Perhaps this is because I believe that most problems originate in society. If a kid is beaten every day, and then blows up and hurts someone, and their neighbors knew, and teachers that knew, etc. Then they've really been failed. But more than that, if teachers in general create a culture where it is hard not to fail individuals, then teachers have failed. And if we've voted in and/or encouraged systems that permit or encourage that culture, than we've all failed. And of course this stuff will always happen with some probability.
But if people are in mass overworked, tired, and frustrated. Then I see that as societies problem, not just their problem. So if they are at the store and they are just standing there staring at the aisle and someone asks if they are okay, and has a short talk about it, that's what society handling it's problem looks like. Because the person that was overworked and the person that asked them if they were okay were both part of the problem. So for me, everyone's problems are everyone's responsibility (up to a point). Like even if it is intensely personal. Let's say someone is pushy in their relationships, and the other person is giving ultimatums. Maybe they are old, maybe they are kids, but society taught them how to manage their relationships. If alcohol is involved then it's society that gave them that too. If binge drinking is a piece of it, then society romanticized it and sold it to them. Yeah, they have their own responsibility, but they didn't do it alone. Even when people get illnesses - society told them they'd live longer; it told them to think long term; it told them to forego gratification for a more promising future; etc.
So to me, the perspective that all of people's emotions are their problem and they should keep it to themselves is a way of society avoiding responsibility for the way it influences the emotions of the people who compose it, and ultimately the consequences of its collective decisions and characterizations.
With respect to boundaries around emotional disclosure, my view also isn't incompatible with people feeling free to tell others they don't want to hear how they feel or asking someone exhibiting aggressiveness to go elsewhere.
Perhaps this can be summarized by saying that I think if people are not happy, that's a symptom of society, and having them smile in public will only succeed in hiding a festering wound.
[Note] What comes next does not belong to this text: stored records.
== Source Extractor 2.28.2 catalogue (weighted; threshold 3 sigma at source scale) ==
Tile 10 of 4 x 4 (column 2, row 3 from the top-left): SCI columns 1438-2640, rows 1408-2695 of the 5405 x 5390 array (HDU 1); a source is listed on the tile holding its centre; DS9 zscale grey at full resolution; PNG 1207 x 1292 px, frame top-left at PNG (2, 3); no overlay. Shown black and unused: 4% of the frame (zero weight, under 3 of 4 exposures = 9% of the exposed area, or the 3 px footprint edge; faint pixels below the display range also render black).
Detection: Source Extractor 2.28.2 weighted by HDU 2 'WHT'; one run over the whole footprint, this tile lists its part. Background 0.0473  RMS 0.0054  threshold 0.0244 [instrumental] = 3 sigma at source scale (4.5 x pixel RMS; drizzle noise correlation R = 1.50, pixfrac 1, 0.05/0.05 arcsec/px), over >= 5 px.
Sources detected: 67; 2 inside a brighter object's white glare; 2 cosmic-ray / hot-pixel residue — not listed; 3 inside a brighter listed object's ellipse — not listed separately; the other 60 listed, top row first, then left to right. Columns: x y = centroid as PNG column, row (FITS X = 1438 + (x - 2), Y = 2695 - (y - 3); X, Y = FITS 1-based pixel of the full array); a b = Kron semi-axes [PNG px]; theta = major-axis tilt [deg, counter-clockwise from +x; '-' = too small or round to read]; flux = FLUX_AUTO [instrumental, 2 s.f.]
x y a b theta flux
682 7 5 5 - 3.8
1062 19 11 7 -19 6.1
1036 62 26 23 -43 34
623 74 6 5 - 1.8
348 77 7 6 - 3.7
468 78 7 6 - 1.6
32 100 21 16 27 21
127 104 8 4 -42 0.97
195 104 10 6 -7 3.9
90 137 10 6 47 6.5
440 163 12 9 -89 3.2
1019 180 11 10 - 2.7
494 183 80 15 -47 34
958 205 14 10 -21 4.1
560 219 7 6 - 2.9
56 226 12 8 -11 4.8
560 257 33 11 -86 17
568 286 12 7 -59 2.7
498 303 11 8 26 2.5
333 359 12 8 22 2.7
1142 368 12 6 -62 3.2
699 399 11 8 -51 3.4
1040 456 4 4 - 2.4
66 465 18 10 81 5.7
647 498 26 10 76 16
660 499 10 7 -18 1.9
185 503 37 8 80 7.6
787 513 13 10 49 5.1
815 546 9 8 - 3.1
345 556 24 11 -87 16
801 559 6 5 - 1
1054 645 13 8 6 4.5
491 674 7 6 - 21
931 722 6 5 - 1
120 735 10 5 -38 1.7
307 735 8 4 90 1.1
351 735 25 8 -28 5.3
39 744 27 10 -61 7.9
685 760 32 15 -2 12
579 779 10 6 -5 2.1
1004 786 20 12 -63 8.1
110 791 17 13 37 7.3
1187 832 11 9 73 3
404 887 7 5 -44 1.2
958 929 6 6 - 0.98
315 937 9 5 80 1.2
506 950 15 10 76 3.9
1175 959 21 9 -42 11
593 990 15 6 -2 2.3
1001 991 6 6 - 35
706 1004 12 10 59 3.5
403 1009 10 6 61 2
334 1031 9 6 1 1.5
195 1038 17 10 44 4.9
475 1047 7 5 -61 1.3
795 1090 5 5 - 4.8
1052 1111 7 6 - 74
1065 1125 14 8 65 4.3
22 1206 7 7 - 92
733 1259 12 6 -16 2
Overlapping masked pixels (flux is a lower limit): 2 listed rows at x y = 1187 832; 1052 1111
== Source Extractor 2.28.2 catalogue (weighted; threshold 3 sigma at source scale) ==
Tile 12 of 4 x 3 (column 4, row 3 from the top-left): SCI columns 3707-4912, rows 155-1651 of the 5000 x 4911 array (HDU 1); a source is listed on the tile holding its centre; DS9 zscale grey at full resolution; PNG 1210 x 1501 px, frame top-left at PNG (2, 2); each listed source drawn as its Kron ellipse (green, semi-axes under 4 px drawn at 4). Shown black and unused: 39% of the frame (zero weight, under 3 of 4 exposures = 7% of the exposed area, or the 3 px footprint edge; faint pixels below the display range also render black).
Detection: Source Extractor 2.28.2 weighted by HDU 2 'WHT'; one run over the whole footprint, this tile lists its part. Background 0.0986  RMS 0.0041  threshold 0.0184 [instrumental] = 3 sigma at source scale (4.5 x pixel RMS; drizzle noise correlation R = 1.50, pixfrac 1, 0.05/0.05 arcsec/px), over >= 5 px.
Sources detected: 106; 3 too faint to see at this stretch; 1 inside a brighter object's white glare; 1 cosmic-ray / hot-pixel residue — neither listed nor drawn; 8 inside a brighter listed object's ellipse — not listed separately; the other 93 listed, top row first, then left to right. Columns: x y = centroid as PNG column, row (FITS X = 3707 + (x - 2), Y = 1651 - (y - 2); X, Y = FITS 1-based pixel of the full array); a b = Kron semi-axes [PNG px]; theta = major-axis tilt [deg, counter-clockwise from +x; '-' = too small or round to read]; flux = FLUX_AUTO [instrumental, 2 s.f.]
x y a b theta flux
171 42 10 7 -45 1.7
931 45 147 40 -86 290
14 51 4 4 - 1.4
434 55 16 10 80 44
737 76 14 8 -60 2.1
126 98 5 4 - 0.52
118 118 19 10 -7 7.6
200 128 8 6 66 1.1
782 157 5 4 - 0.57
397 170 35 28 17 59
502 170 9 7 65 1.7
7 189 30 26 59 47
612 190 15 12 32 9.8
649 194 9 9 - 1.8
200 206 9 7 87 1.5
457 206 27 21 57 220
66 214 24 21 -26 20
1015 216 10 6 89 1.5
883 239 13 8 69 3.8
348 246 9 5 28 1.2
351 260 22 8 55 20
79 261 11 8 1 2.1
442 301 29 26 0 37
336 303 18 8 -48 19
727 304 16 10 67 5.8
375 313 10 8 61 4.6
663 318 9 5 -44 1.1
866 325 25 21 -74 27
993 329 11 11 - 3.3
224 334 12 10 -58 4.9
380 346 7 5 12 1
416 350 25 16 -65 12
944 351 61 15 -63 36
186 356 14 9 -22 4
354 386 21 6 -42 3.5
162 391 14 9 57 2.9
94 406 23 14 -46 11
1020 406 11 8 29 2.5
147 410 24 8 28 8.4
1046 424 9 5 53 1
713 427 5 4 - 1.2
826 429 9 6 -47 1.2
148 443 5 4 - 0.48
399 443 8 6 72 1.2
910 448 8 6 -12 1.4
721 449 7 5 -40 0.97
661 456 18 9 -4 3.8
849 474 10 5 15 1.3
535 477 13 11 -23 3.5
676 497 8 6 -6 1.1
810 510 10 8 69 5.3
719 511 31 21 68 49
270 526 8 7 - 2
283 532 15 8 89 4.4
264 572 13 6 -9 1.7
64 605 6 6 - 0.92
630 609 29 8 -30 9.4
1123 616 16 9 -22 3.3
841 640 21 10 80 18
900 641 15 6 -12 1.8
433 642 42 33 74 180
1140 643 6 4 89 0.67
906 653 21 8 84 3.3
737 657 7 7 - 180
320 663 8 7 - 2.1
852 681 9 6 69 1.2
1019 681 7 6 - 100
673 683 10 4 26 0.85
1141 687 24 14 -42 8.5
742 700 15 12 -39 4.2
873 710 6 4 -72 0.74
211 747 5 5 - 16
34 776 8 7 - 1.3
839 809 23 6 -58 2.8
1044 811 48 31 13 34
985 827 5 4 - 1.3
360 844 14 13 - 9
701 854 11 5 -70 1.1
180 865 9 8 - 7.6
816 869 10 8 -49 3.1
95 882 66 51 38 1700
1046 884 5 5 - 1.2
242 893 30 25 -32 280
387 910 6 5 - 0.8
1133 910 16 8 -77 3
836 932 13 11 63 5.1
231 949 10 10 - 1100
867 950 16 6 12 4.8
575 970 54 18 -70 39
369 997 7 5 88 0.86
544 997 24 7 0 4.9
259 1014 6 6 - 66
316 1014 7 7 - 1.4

And also that I don't believe being decent is incompatible with authenticity, honesty, or emotional disclosure.
That's literally his point, the whole friendly-service-with-a-smile thing is forced on them by their managers/corporate, it's not from a sincere desire to have an actual conversation with customers. And people will literally complain and get them in trouble if they don't do it.
Talk about irony, sitting here talking about a superiority complex while defending requiring that kind of stuff of "lowly" service industry workers.